The Good and the Bad of Coffee

What is so special about that sweet sweet drink of coffee that most of the world likes to start their mornings with? Many of us drink coffee to jump-start our mornings or give our sluggish workdays a little extra ”oomph”. Coffee is a stimulant, which often feels like the perfect answer for those bleary-eyed and foggy slow mornings. However, there are occasions when jolting your brain with caffeine is the exact opposite of what you might need. The psychological impacts of coffee go far beyond the favourable effects such as getting a great boost in your alertness. Thus, what do we really know about coffee? 

The good of the coffee

Coffee contains caffeine, a stimulant of the central nervous system. It promotes concentration, problem-solving, and alertness, which can all contribute to feelings of decreased fatigue and increased energy for the day. Caffeinated drinks, such as coffee, have been found to help you to feel more alert for performing, for instance, on an exam.

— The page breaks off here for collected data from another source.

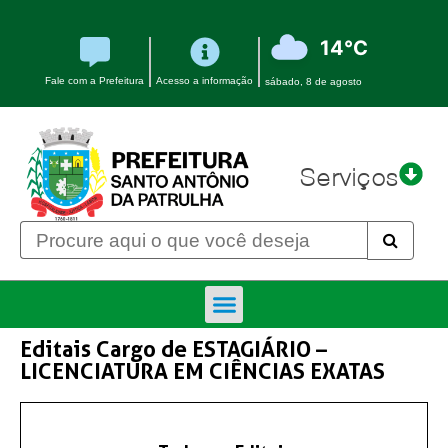
14°C
Fale com a Prefeitura
Acesso a informação
sábado, 8 de agosto
Serviços
Editais Cargo de ESTAGIÁRIO –
LICENCIATURA EM CIÊNCIAS EXATAS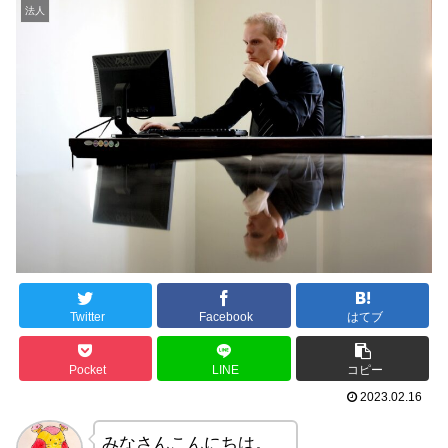
法人
Twitter
Facebook
はてブ
Pocket
LINE
コピー
2023.02.16
みなさんこんにちは。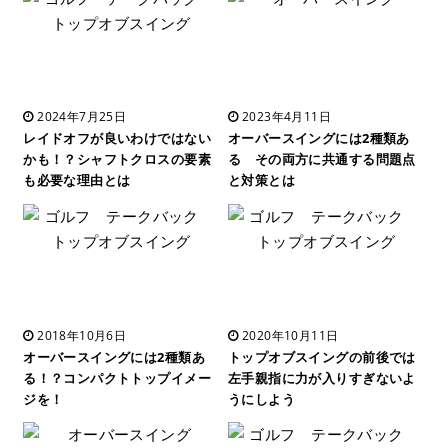
2024年7月25日
2023年4月11日
レイドオフが良いわけではない
オーバースイングには2種類あ
かも！？シャフトクロスの要素
る その両方に共通する問題点
も必要な理由とは
と対策とは
2018年10月6日
2020年10月11日
オーバースイングには2種類あ
トップオブスイングの前後では
る！？コンパクトトップイメー
左手親指に力が入りすぎないよ
ジを！
うにしよう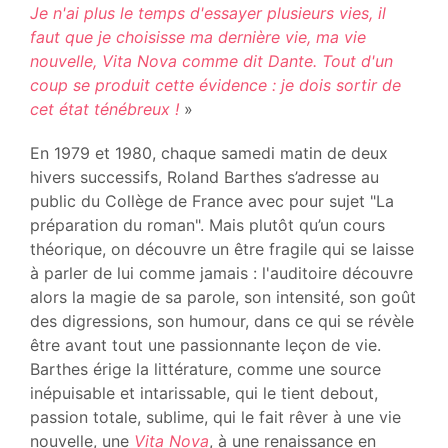
Je n'ai plus le temps d'essayer plusieurs vies, il
faut que je choisisse ma dernière vie, ma vie
nouvelle, Vita Nova comme dit Dante. Tout d'un
coup se produit cette évidence : je dois sortir de
cet état ténébreux !
»
En 1979 et 1980, chaque samedi matin de deux
hivers successifs, Roland Barthes s’adresse au
public du Collège de France avec pour sujet "La
préparation du roman". Mais plutôt qu’un cours
théorique, on découvre un être fragile qui se laisse
à parler de lui comme jamais : l'auditoire découvre
alors la magie de sa parole, son intensité, son goût
des digressions, son humour, dans ce qui se révèle
être avant tout une passionnante leçon de vie.
Barthes érige la littérature, comme une source
inépuisable et intarissable, qui le tient debout,
passion totale, sublime, qui le fait rêver à une vie
nouvelle, une
Vita Nova
, à une renaissance en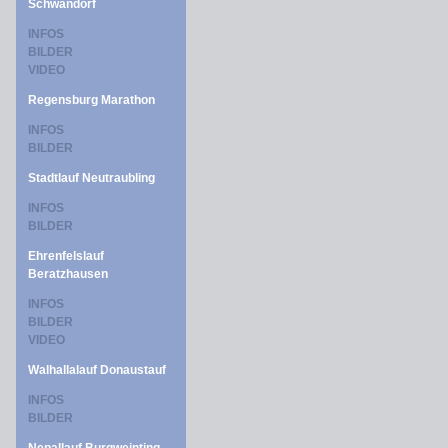
Schwandorf
INFOS
BILDER
VIDEO
Regensburg Marathon
INFOS
BILDER
Stadtlauf Neutraubling
INFOS
BILDER
Ehrenfelslauf
Beratzhausen
INFOS
BILDER
VIDEO
Walhallalauf Donaustauf
INFOS
BILDER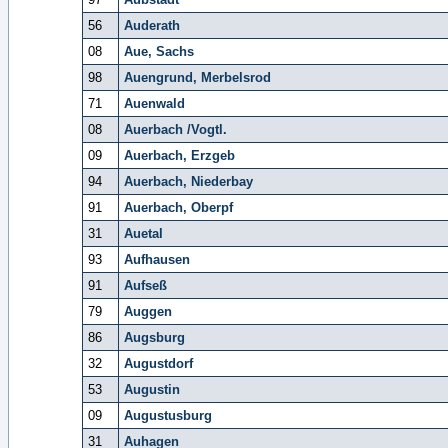
56
Auderath
08
Aue, Sachs
98
Auengrund, Merbelsrod
71
Auenwald
08
Auerbach /Vogtl.
09
Auerbach, Erzgeb
94
Auerbach, Niederbay
91
Auerbach, Oberpf
31
Auetal
93
Aufhausen
91
Aufseß
79
Auggen
86
Augsburg
32
Augustdorf
53
Augustin
09
Augustusburg
31
Auhagen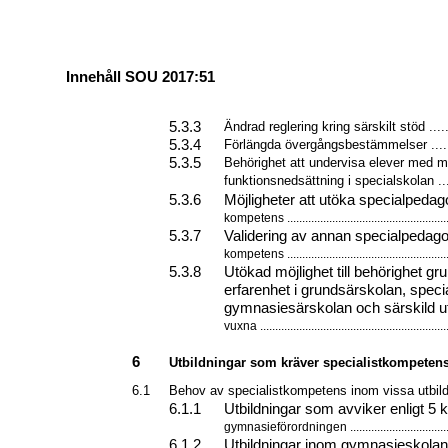
Innehåll SOU 2017:51
5.3.3
Ändrad reglering kring särskilt stöd .......
5.3.4
Förlängda övergångsbestämmelser .........
5.3.5
Behörighet att undervisa elever med m
funktionsnedsättning i specialskolan ......
5.3.6
Möjligheter att utöka specialpedag
kompetens ......................................................
5.3.7
Validering av annan specialpedag
kompetens ......................................................
5.3.8
Utökad möjlighet till behörighet gr
erfarenhet i grundsärskolan, speci
gymnasiesärskolan och särskild ut
vuxna ...............................................................
6
Utbildningar som kräver specialistkompetens ...
6.1
Behov av specialistkompetens inom vissa utbildn
6.1.1
Utbildningar som avviker enligt 5 
gymnasieförordningen ...................................
6.1.2
Utbildningar inom gymnasieskola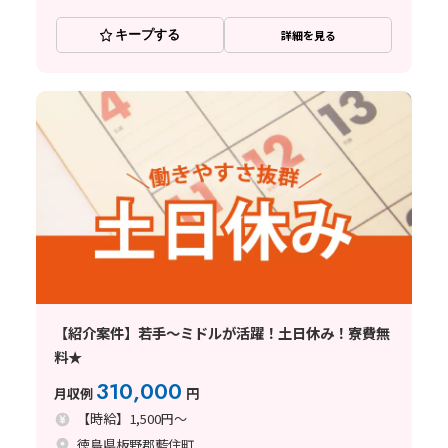
キープする
詳細を見る
【紹介案件】若手～ミドルが活躍！土日休み！寮費無
料★
310,000
月収例
円
【時給】1,500円～
徳島県板野郡藍住町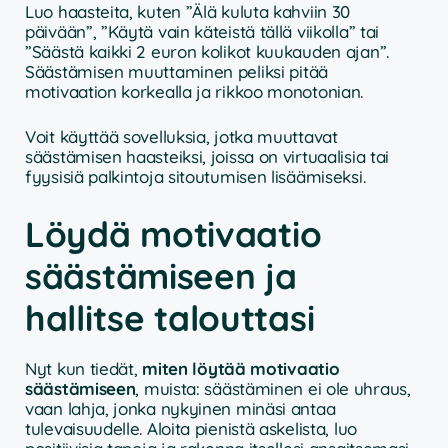
Luo haasteita, kuten ”Älä kuluta kahviin 30
päivään”, ”Käytä vain käteistä tällä viikolla” tai
”Säästä kaikki 2 euron kolikot kuukauden ajan”.
Säästämisen muuttaminen peliksi pitää
motivaation korkealla ja rikkoo monotonian.
Voit käyttää sovelluksia, jotka muuttavat
säästämisen haasteiksi, joissa on virtuaalisia tai
fyysisiä palkintoja sitoutumisen lisäämiseksi.
Löydä motivaatio
säästämiseen ja
hallitse talouttasi
Nyt kun tiedät,
miten löytää motivaatio
säästämiseen
, muista: säästäminen ei ole uhraus,
vaan lahja, jonka nykyinen minäsi antaa
tulevaisuudelle. Aloita pienistä askelista, luo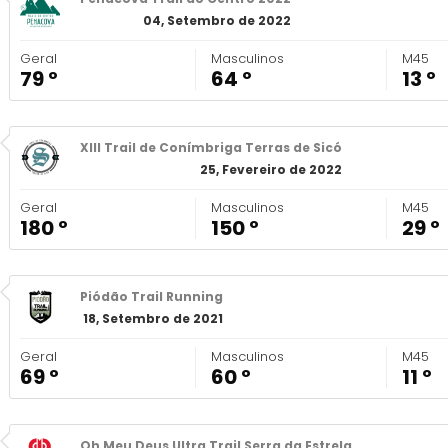
04, Setembro de 2022
Geral
Masculinos
M45
79 º
64 º
13 º
XIII Trail de Conímbriga Terras de Sicó
25, Fevereiro de 2022
Geral
Masculinos
M45
180 º
150 º
29 º
Piódão Trail Running
18, Setembro de 2021
Geral
Masculinos
M45
69 º
60 º
11 º
Oh Meu Deus Ultra Trail Serra da Estrela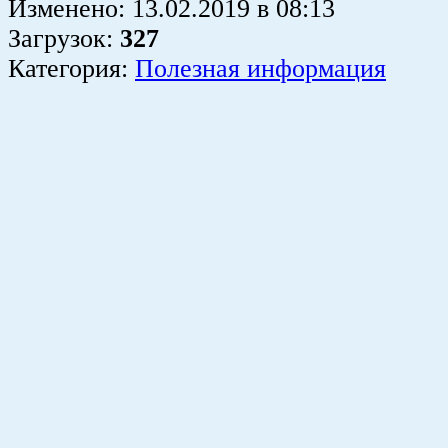
Изменено:
13.02.2019
в
08:13
Загрузок
:
327
Категория:
Полезная информация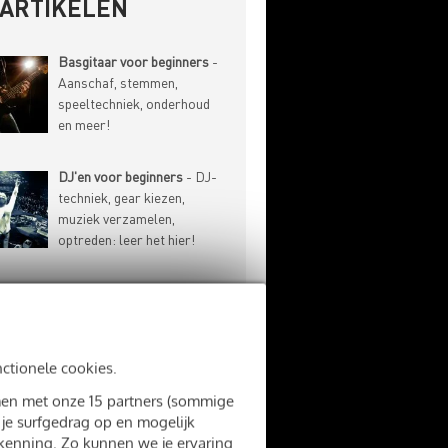
-ARTIKELEN
Basgitaar voor beginners
-
Aanschaf, stemmen,
speeltechniek, onderhoud
en meer!
DJ'en voor beginners
- DJ-
techniek, gear kiezen,
muziek verzamelen,
optreden: leer het hier!
Drummen voor beginners
-
Drums kiezen, stokken
kopen, speeltechniek: alles
wat je moet weten!
nctionele cookies.
amen met onze 15 partners (sommige
Gitaar voor beginners
-
 je surfgedrag op en mogelijk
Aanschaf, stemmen,
rkenning. Zo kunnen we je ervaring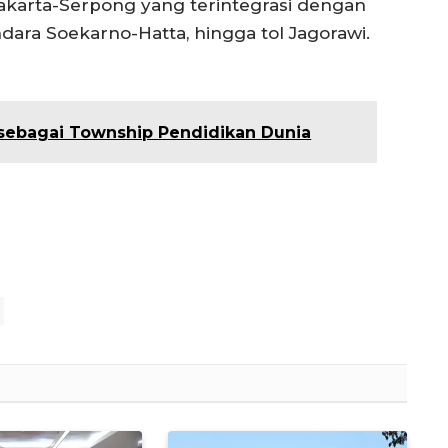
 Jakarta-Serpong yang terintegrasi dengan
ndara Soekarno-Hatta, hingga tol Jagorawi.
 sebagai Township Pendidikan Dunia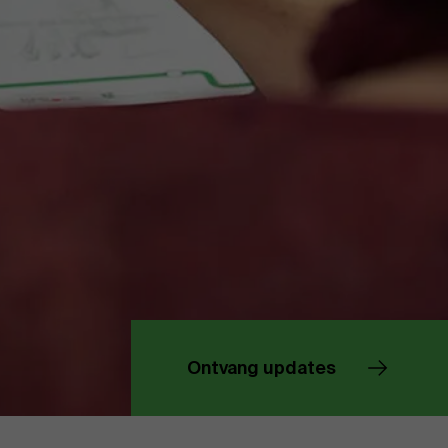
Over Antwerp Management School
Duurzaamheid op AMS
Partners
Ontvang updates
Evenementen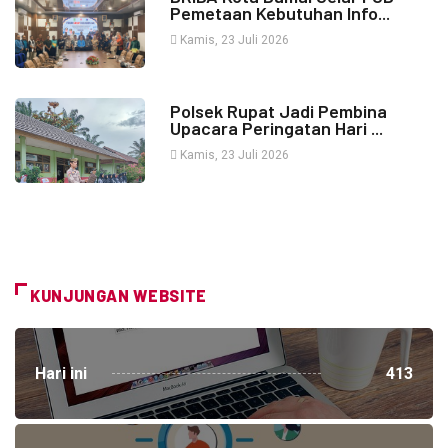
Pemetaan Kebutuhan Info...
Kamis, 23 Juli 2026
Polsek Rupat Jadi Pembina
Upacara Peringatan Hari ...
Kamis, 23 Juli 2026
KUNJUNGAN WEBSITE
Hari ini
413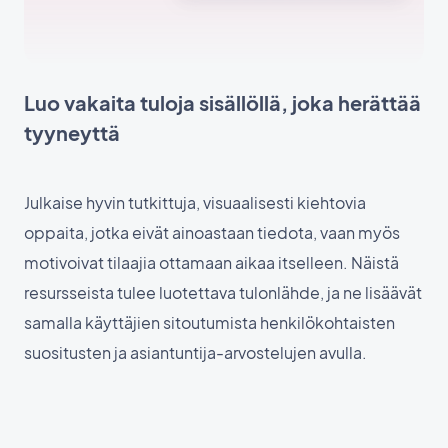
Luo vakaita tuloja sisällöllä, joka herättää
tyyneyttä
Julkaise hyvin tutkittuja, visuaalisesti kiehtovia
oppaita, jotka eivät ainoastaan tiedota, vaan myös
motivoivat tilaajia ottamaan aikaa itselleen. Näistä
resursseista tulee luotettava tulonlähde, ja ne lisäävät
samalla käyttäjien sitoutumista henkilökohtaisten
suositusten ja asiantuntija-arvostelujen avulla.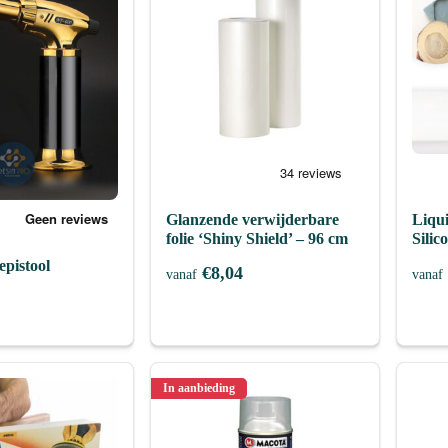
Glanzende verwijderbare
Liqu
folie ‘Shiny Shield’ – 96 cm
Silic
pistool
€
8,04
vanaf
vanaf
In aanbieding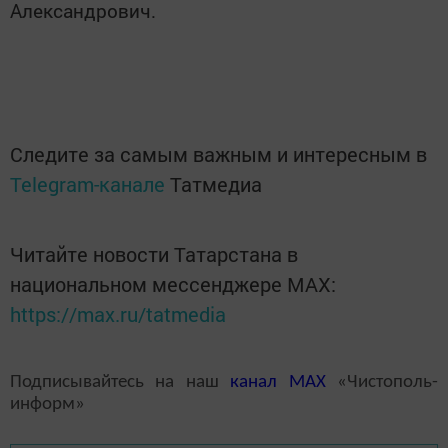
Александрович.
Следите за самым важным и интересным в
Telegram-канале
Татмедиа
Читайте новости Татарстана в
национальном мессенджере MАХ:
https://max.ru/tatmedia
Подписывайтесь на наш
канал
MAX
«Чистополь-
информ»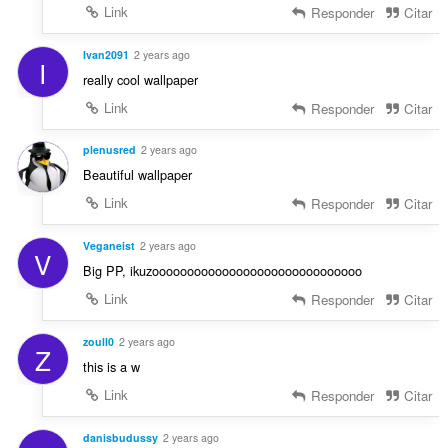
Link
Responder
Citar
Ivan2091
2 years ago
I
really cool wallpaper
Link
Responder
Citar
plenusred
2 years ago
Beautiful wallpaper
Link
Responder
Citar
Veganeist
2 years ago
V
Big PP, ikuzoooooooooooooooooooooooooooooo
Link
Responder
Citar
zoull0
2 years ago
Z
this is a w
Link
Responder
Citar
danisbudussy
2 years ago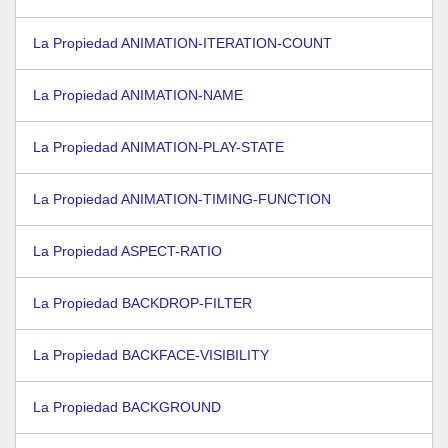
La Propiedad ANIMATION-ITERATION-COUNT
La Propiedad ANIMATION-NAME
La Propiedad ANIMATION-PLAY-STATE
La Propiedad ANIMATION-TIMING-FUNCTION
La Propiedad ASPECT-RATIO
La Propiedad BACKDROP-FILTER
La Propiedad BACKFACE-VISIBILITY
La Propiedad BACKGROUND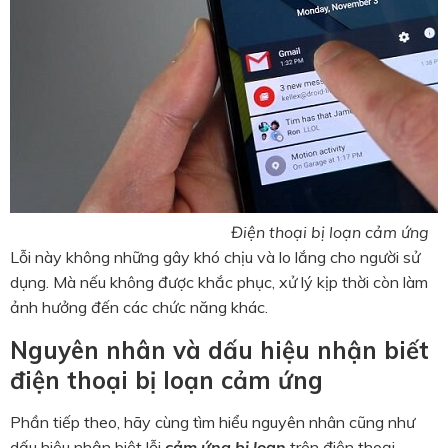
Điện thoại bị loạn cảm ứng
Lỗi này không những gây khó chịu và lo lắng cho người sử
dụng. Mà nếu không được khắc phục, xử lý kịp thời còn làm
ảnh hưởng đến các chức năng khác.
Nguyên nhân và dấu hiệu nhận biết
điện thoại bị loạn cảm ứng
Phần tiếp theo, hãy cùng tìm hiểu nguyên nhân cũng như
dấu hiệu nhận biệt lỗi
cảm ứng bị loạn
trên điện thoại.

There has also been found proof for coffee enhances short-term memory as well as physical, cognitive and motor performance. All these various effects together can be boosting factors for exams or other high-pressured performances. There’s also a long number of coffee’s advantages for visual processing that have been reported. The sensitivity to notice moving targets can be enhanced by caffeine, which may allow for both quicker and more precise reactions. All of this seems so positive so what’s really to hate about coffee? 

The bad of the coffee

There is evidence, that as a downside to drinking coffee, one might experience some restlessness, nervousness or insomnia. Thus, coffee use might reduce sleep quality and make it more difficult to fall asleep. This happens especially if consuming caffeinated drinks later time in the evening. Additionally, a lack of sleep has its own broader cognitive impacts on an individual.

For people who are generally more sensitive to coffee’s effects, caffeine can also trigger anxiety, especially if it is consumed in larger amounts. If you tend to become anxious in social situations like meetings and presentations, it might be advisable to avoid coffee before such situations. It is always very personal if the result of consuming coffee before a more challenging event will be sharpness and energy or anxiety and poorer performance. Consuming too much caffeine can have toxic effects on the human body, including pacing, excessive fidgeting and agitation. Sometimes coffee’s effects on the stomach can also be painful. It’s easily addictive and quitting coffee can also has its own side effects like headaches. 

Thus, coffee or no coffee?

The take-home message: even when considering the good effects of coffee, it seems wrong to assume that it will treat all the resulting problems of insomnia or concentration issues. Trying to fix the cons of coffee by drinking more coffee, can create a vicious cycle of addiction. However, drinking moderate amounts of coffee is healthy for most adults. It’s important to note that it varies greatly how individuals process and react to caffeine and different amounts of it. Some people are just more sensitive to the different effects of caffeine than others.

It is good to pay attention to your consumption of coffee and how it is impacting you on the daily basis. Maybe the bad sides aren’t impacting you at all or maybe there’s something you could adjust in your drinking habits?